Selon le président de la Conférence épiscopale, durant cette rencontre, un accord aurait été trouvé avec l’administration présidentielle afin de maintenir le dialogue entre les deux parties. « Vous arrêtez, nous arrêtons », a poursuivi Mgr Socrates Villegas, évoquant une requête exprimée des deux côtés pour « modérer le ton » des critiques.

« Nous craignons que notre silence soit assimilé à une façon d’approuver ces tueries, a défendu pour sa part Mgr Socrates Villegas. En grandissant, nos enfants pourraient en venir à croire que certains sont exemptés de suivre les commandements bibliques (…). Vous ne pouvez pas nous dire de nous taire quand il s’agit de sujets si antichrétiens.

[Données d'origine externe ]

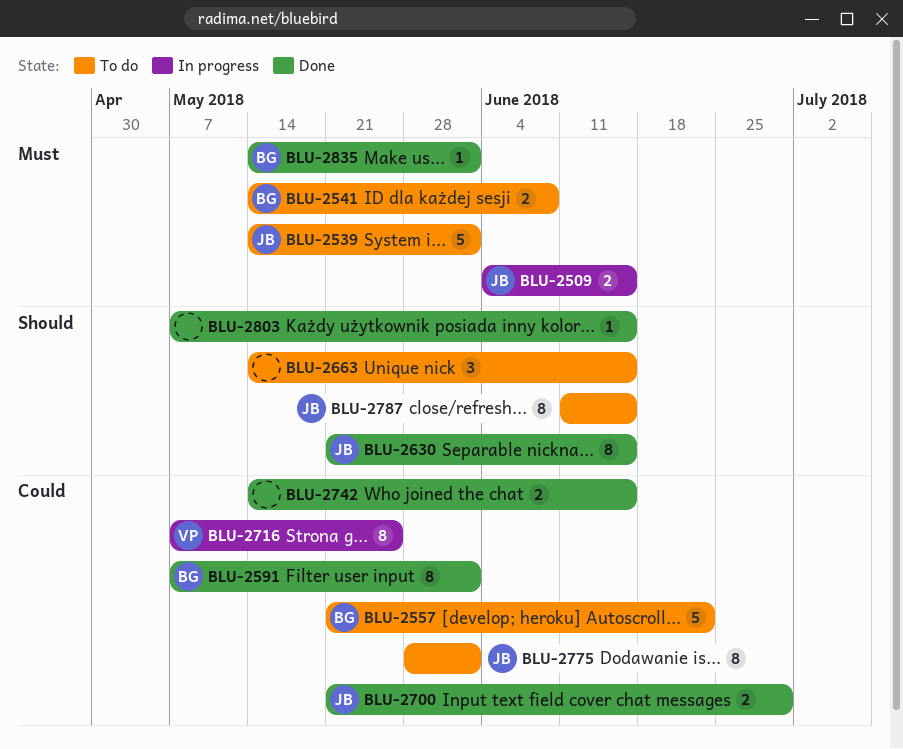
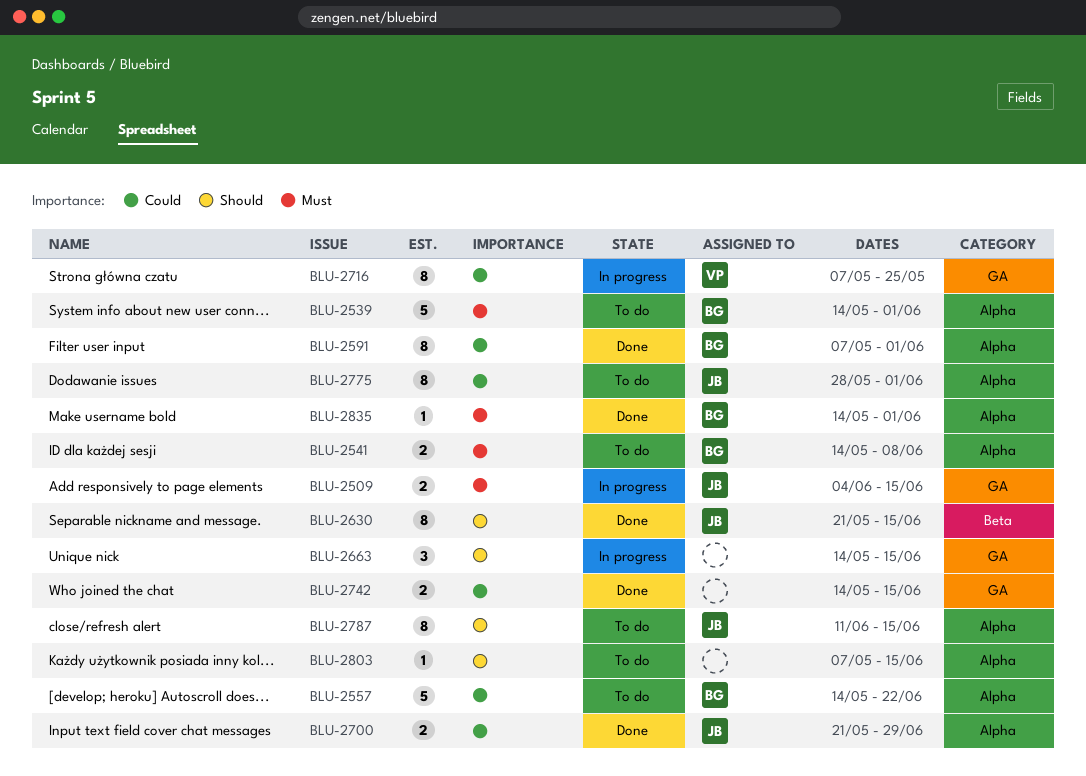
BLU-2539, owner: JB -> BG
BLU-2557, start: May 21 -> May 14
BLU-2663, status: To do -> In progress
BLU-2803, status: Done -> To do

Si on met fin à ces tueries et à ce mépris envers toute vie humaine, pour sûr nous modérerons nos déclarations car nous y verrons un signe de bonne volonté. »

Les luttes de pouvoir entre l’Eglise et l’Etat

« Les propos de Mgr Socrates Villegas, président de la Conférence épiscopale philippine, selon lesquels les évêques sont prêts à discuter d’une potentielle collaboration avec l’administration de Rodrigo Duterte constituent un geste bienvenu », a réagi officiellement le porte-parole présidentiel Ernie Abella. « Nous notons bien que les déclarations de l’Eglise catholique ne sont pas “contre le président” mais contre certaines de ses politiques », a poursuivi le porte-parole de la présidence, avant de souligner que « les luttes de pouvoir entre l’Eglise et l’Etat appartenaient à un passé lointain ».

Il y a près de trente ans, le cardinal Jaime Sin de Manille appelait sur les ondes de Radio Veritas à manifester après la réélection contestée de Ferdinand Marcos. Deux millions de personnes étaient descendues dans les rues de la capitale. La révolution dite du « People power » de 1986 aboutissait à l’exil du dictateur.

En mai 2016, Rodrigo Duterte a été élu avec une confortable avance, avec plus de 16 millions de votes dans l’archipel aux 100 millions d’habitants, pour un mandat de six ans, sans possibilité de se représenter. Selon les derniers sondages, sa popularité auprès des Philippins demeure élevée, même si elle accuse un léger déclin depuis le début de cette année.